Impaired wound healing and pathological scarring remain major clinical challenges, closely linked to dysregulation of the immune microenvironment. Aberrant macrophage polarization, persistent neutrophil activation, and dysfunctional T cell regulation have been demonstrated to critically shape wound resolution and fibrotic outcomes. However, conventional in-vitro models fail to recapitulate human-relevant immune responses, thereby limiting mechanistic insights into wound healing pathology and hindering therapeutic translation.
Recent advances in tissue engineering, three-dimensional bioprinting, and microfluidic technologies have enabled the integration of immune components into engineered wound models, driving a transition from traditional culture systems toward immune-integrated microphysiological platforms. This review systematically summarizes the developmental trajectory, technical frameworks, and integration strategies of immune-inclusive wound-healing models, encompassing two-dimensional co-cultures, three-dimensional skin equivalents, organoid systems, and organ-on-a-chip technologies. We further highlight cell type-specific integration approaches for macrophages, neutrophils, T-cell subsets, and other immune populations, and discuss how these platforms recapitulate inflammation, fibrosis, angiogenesis, and immune-stromal crosstalk.

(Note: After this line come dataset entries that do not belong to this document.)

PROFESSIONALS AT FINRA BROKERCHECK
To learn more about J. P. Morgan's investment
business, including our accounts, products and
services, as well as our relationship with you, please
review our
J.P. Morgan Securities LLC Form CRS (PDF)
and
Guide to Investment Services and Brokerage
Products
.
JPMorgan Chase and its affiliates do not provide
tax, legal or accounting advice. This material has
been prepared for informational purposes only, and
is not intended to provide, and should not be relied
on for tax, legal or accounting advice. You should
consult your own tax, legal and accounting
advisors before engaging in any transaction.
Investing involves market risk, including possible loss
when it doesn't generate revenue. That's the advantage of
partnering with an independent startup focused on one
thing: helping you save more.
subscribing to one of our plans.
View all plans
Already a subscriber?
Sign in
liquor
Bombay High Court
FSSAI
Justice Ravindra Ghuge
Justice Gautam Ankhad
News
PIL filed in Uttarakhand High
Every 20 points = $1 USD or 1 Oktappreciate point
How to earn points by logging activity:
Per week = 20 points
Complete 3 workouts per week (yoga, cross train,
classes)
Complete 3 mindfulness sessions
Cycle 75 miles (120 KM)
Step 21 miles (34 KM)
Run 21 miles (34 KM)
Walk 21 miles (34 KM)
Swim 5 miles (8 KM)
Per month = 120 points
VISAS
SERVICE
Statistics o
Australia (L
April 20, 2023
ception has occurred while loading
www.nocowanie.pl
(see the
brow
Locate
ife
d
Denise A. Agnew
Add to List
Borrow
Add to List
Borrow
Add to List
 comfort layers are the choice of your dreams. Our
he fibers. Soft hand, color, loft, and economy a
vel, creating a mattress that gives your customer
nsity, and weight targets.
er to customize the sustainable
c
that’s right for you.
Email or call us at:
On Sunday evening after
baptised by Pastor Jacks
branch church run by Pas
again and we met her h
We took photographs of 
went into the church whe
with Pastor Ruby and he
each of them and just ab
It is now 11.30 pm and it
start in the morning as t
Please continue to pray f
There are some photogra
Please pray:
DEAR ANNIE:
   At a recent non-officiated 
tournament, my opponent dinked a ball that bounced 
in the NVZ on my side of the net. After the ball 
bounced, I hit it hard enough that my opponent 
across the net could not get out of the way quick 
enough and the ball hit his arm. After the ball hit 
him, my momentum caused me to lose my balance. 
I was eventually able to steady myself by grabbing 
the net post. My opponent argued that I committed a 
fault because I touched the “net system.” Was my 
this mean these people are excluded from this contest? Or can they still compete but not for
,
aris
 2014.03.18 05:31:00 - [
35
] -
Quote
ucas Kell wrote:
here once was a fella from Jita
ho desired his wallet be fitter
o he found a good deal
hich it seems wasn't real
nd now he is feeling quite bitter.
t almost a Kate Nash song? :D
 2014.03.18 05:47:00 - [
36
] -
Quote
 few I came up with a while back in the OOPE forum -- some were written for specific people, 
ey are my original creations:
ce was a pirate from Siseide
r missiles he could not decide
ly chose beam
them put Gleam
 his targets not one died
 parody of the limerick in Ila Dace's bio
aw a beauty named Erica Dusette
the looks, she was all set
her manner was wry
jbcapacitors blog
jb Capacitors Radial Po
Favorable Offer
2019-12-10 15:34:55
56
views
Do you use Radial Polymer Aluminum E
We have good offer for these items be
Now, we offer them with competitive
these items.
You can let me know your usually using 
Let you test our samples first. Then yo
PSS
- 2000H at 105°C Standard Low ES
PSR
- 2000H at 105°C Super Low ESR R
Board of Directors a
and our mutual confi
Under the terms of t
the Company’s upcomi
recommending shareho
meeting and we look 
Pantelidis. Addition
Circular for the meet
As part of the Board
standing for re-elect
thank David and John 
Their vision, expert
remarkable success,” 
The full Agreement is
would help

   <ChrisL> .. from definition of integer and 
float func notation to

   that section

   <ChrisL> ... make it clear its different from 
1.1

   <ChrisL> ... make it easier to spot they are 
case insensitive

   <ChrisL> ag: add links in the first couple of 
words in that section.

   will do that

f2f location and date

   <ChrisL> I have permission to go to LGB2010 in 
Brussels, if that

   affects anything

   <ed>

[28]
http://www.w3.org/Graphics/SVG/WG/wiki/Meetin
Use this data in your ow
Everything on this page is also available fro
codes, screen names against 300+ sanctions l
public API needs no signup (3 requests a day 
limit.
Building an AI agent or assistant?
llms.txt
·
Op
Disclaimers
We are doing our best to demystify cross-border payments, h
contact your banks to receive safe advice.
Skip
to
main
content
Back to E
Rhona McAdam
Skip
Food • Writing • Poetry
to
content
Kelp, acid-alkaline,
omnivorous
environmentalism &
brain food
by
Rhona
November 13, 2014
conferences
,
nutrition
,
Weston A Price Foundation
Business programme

Organ-on-a-chip systems are particularly promising because they reproduce vascular perfusion, shear stress, and dynamic multicellular interactions, enabling more accurate modeling of immune cell trafficking and tissue remodeling. Hybrid microphysiological platforms combining organoids, 3D bioprinting, modular microfluidics, and multi-sensor integration provide enhanced spatial complexity, real-time monitoring capability, and long-term culture stability, thereby better capturing stage-specific immune regulation during wound repair.
Despite remaining challenges—including immune cell sourcing and stability, model standardization, long-term culture robustness, and engineering complexity—immune-integrated wound-healing models represent powerful tools for mechanistic investigation, drug screening, and precision therapeutic evaluation. Through interdisciplinary collaboration and standardized platform development, these next-generation systems are poised to shift wound-healing research from animal-based studies toward human-relevant precision-medicine platforms, accelerating advances in therapies for impaired wound healing and pathological scarring.